Java核心类库学习（二）Collection

Collection
List
- AbstractList
- fail-fast
ArrayList
- 初始化
- 重写
- 动态扩容
- Vector
Queue
- AbstractQueue
- Deque
ArrayDeque
LinkedList

Java中的集合分为三类，Set、Map 和 List，它们都处于java.util包中，每个接口都有各自实现。这其中 Set 和 List 继承自 Collection，本文将介绍 Collection 接口以及一些常用 Collection 的实现。

集合类的学习大同小异，这里在通过源码了解常用集合类其实现方式时，主要关注下面几个方面：

初始化过程（包括成员变量、内部类和构造方法），元素的存储方式、有无默认大小
关键方法（如set、get等）
扩容机制
相应实现对应的性能优劣，如何正确使用等

Collection

Iterable

要让一个 Java 对象提供foreach循环，只要实现Iterable接口，并调用它的iterator生成一个Iterator即可。

public interface Iterable<T> {
    Iterator<T> iterator();
}

Iterator

提供了遍历 Collection 集合元素的统一编程接口，Collection 没有get()方法获取指定位置的元素，只能通过 Iterator 遍历。

public interface Iterator<E> {
    boolean hasNext();
    E next();
    default void remove() {
        throw new UnsupportedOperationException("remove");
    }
}

Collection

继承自Iterable，提供一些通用的集合方法。List、Queue和Set接口均继承自Collection接口。

public interface Collection<E> extends Iterable<E> {
    int size();
    boolean isEmpty();
    boolean contains(Object o);
    boolean add(E, a)

▶ **练习数据**:

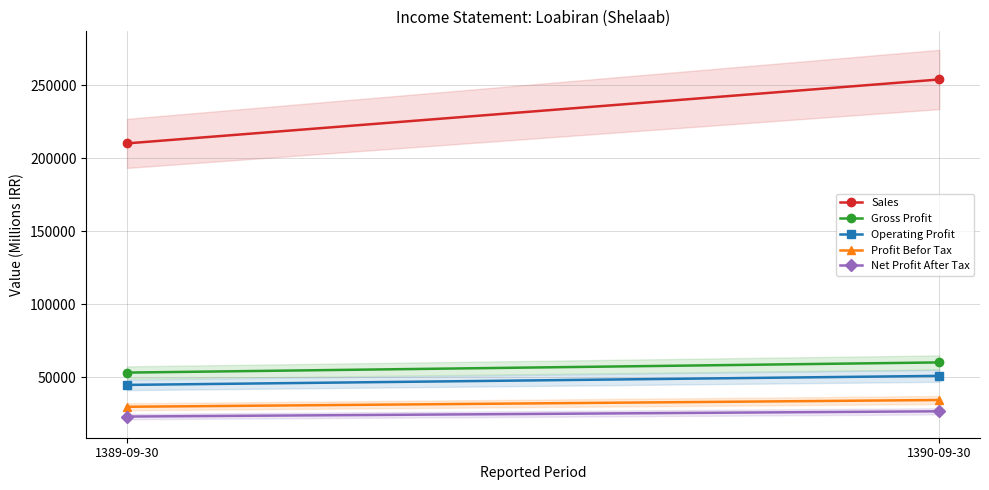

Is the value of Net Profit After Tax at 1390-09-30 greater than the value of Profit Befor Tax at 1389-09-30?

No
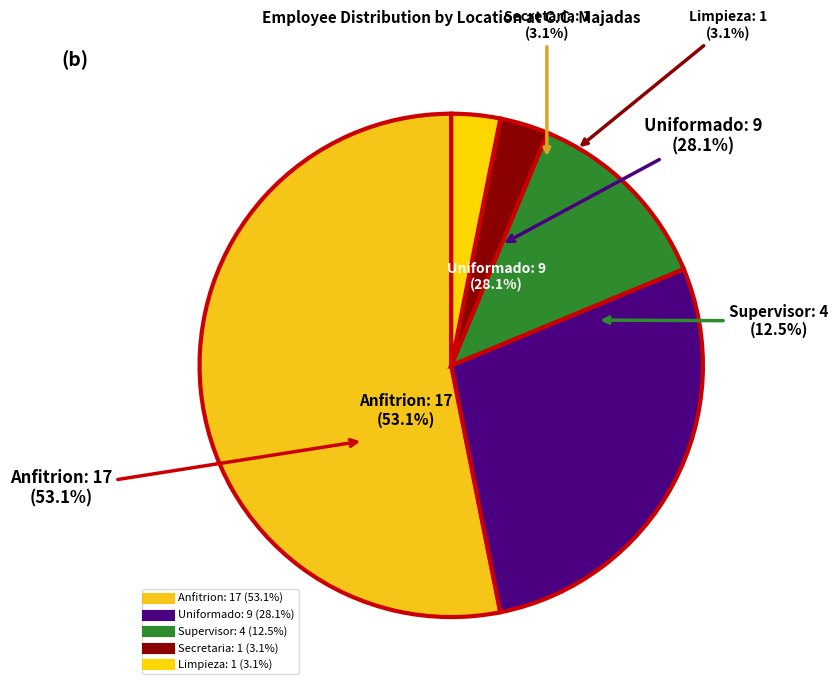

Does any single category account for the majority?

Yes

▶ **任务要求**: 请根据阅读文本回答：Java 中的集合分为哪三类？ 这些行与阅读文本无关。

▶ **任务结果**: Set、Map 和 List。